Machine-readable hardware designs
......

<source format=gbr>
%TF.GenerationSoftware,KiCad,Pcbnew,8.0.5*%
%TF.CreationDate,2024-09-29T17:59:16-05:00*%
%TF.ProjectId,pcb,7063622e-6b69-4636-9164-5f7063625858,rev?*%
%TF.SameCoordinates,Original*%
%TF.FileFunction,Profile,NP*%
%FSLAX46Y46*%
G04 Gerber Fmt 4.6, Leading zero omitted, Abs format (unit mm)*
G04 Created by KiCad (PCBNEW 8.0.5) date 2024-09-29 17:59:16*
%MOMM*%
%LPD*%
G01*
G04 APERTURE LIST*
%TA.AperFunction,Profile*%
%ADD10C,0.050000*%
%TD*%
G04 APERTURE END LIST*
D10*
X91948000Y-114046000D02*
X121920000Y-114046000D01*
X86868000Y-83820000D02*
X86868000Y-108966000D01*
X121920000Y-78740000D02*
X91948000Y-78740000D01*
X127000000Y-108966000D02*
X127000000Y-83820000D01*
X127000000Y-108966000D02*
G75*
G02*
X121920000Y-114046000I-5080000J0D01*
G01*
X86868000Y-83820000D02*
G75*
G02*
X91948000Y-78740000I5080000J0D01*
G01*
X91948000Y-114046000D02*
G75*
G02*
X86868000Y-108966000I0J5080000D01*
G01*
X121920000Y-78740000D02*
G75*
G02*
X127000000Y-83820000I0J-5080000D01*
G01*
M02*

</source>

......

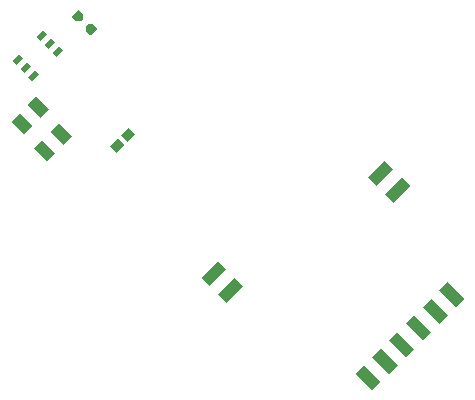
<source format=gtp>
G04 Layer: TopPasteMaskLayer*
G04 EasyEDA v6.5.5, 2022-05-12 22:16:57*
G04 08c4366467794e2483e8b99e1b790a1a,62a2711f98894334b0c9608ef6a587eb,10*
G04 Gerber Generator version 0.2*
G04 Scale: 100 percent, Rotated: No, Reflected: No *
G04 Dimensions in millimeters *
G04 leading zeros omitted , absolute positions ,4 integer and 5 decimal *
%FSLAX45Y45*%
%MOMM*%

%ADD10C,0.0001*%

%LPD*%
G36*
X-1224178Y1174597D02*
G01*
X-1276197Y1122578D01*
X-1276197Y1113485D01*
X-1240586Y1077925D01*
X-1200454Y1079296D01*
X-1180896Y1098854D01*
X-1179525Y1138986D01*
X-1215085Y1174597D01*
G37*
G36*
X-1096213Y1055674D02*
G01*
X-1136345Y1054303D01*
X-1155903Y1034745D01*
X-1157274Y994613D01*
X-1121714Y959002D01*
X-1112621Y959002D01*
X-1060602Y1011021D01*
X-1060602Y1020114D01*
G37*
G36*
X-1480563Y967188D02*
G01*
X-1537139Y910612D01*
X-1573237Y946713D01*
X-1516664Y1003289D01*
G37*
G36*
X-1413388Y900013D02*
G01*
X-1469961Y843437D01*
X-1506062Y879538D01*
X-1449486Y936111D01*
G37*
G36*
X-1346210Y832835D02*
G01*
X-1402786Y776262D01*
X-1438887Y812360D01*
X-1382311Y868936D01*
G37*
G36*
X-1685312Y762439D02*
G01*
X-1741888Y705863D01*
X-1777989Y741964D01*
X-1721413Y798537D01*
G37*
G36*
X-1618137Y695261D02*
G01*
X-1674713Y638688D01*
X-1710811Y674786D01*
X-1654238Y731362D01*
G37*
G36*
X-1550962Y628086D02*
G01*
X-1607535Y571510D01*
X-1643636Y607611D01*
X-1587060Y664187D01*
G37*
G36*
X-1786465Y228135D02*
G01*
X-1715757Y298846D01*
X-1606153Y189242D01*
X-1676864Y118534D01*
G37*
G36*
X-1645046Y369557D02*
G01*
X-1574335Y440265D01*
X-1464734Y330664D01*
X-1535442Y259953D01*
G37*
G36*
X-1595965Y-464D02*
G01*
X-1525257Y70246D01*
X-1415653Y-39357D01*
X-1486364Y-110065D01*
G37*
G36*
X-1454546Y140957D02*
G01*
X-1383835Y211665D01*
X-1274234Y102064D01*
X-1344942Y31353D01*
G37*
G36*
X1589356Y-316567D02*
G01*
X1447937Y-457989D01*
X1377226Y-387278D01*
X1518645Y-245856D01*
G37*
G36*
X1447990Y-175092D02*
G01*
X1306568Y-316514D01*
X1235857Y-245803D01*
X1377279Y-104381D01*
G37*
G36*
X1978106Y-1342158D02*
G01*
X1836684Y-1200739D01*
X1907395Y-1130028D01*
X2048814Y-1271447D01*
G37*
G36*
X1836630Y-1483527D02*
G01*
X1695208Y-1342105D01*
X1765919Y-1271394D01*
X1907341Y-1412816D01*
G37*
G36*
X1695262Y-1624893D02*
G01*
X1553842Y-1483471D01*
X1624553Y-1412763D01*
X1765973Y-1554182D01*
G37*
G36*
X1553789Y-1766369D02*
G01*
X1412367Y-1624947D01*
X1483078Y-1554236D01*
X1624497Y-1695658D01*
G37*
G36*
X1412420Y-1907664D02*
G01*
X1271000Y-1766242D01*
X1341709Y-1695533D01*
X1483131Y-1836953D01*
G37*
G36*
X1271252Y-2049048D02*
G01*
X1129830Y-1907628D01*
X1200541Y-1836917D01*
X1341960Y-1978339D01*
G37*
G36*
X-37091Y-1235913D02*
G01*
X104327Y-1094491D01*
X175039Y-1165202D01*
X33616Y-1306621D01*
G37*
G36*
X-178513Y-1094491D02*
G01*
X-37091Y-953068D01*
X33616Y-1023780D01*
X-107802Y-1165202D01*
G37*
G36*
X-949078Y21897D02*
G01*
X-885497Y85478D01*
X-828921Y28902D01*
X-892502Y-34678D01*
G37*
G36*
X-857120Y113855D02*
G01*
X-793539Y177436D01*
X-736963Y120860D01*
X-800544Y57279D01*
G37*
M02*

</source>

......

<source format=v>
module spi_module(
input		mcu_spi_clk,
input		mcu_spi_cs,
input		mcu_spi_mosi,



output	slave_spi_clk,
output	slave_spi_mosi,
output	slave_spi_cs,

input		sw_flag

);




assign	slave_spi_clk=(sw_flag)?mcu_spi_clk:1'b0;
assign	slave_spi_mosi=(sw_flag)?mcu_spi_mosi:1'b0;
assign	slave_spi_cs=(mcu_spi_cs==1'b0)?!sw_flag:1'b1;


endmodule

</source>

......

> _TASK STATEMENT_
Lines holding the word "Gerber" should be copied from the entries above.

> _EXERCISE ANSWER_
G04 Gerber Fmt 4.6, Leading zero omitted, Abs format (unit mm)*
G04 Gerber Generator version 0.2*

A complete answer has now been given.